• [Recorded data]:
## BEGIN

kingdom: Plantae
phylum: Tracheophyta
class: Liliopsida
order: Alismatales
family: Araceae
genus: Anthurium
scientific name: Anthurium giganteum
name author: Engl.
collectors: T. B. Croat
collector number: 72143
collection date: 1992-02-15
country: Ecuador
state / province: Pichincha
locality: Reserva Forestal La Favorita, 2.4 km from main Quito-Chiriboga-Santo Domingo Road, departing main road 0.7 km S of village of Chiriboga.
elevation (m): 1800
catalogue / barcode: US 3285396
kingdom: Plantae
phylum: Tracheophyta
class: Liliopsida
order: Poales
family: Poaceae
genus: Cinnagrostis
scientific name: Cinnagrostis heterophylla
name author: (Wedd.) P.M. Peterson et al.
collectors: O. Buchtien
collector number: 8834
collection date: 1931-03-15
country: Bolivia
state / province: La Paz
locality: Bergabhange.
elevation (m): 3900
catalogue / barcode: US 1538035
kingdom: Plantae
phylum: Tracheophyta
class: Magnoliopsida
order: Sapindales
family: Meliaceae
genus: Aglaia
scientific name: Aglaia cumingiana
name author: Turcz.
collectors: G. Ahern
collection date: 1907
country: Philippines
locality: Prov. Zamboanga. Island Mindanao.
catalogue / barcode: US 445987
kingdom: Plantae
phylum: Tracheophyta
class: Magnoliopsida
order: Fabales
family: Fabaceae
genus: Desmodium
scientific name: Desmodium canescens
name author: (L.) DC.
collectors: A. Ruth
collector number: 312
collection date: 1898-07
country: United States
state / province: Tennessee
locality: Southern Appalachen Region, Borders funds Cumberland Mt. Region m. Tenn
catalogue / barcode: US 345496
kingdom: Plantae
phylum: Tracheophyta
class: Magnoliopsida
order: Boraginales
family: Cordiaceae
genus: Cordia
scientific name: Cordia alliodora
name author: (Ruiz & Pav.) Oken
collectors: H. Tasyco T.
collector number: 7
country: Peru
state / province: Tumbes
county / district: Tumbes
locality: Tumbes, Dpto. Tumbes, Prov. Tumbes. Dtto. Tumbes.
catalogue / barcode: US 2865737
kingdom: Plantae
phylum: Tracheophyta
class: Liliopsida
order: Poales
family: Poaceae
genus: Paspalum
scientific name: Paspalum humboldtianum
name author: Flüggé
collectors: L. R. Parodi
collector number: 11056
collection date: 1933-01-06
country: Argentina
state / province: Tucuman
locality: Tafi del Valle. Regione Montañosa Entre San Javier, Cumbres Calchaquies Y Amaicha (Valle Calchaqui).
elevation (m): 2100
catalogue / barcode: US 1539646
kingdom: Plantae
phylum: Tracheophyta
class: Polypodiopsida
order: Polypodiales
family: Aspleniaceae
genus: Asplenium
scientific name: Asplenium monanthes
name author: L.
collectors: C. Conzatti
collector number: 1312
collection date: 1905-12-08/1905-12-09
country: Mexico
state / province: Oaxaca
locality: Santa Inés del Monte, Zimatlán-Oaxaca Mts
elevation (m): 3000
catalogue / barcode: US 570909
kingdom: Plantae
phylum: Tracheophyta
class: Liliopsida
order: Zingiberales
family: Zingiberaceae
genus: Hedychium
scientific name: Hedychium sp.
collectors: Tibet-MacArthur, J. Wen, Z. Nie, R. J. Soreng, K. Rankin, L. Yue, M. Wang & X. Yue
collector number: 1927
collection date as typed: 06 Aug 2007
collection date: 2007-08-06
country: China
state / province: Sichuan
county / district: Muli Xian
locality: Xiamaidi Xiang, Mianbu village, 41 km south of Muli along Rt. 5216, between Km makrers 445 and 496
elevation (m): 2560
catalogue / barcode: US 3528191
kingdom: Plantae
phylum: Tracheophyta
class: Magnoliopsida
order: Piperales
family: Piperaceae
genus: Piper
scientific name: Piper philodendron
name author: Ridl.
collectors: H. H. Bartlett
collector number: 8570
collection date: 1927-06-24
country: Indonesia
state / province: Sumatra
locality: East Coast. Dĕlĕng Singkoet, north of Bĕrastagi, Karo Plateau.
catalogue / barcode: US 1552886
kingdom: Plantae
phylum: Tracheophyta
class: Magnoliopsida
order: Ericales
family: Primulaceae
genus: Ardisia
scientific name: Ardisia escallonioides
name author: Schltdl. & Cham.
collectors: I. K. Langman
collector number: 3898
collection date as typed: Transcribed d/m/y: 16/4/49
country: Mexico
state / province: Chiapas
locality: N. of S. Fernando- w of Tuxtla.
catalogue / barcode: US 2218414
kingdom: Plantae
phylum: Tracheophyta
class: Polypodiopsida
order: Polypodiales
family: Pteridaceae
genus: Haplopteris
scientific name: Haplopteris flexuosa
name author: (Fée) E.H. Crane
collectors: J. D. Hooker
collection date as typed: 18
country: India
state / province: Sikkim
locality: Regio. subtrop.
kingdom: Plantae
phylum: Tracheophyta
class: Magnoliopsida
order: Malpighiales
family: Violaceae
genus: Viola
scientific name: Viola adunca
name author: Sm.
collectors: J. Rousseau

## END

• [Given problem]:
Copy the lines of the data between the line holding "family: Pteridaceae" and the line holding "scientific name: Viola adunca", inclusive, reproducing each one without any change.

• [Exercise answer]:
family: Pteridaceae
genus: Haplopteris
scientific name: Haplopteris flexuosa
name author: (Fée) E.H. Crane
collectors: J. D. Hooker
collection date as typed: 18
country: India
state / province: Sikkim
locality: Regio. subtrop.
kingdom: Plantae
phylum: Tracheophyta
class: Magnoliopsida
order: Malpighiales
family: Violaceae
genus: Viola
scientific name: Viola adunca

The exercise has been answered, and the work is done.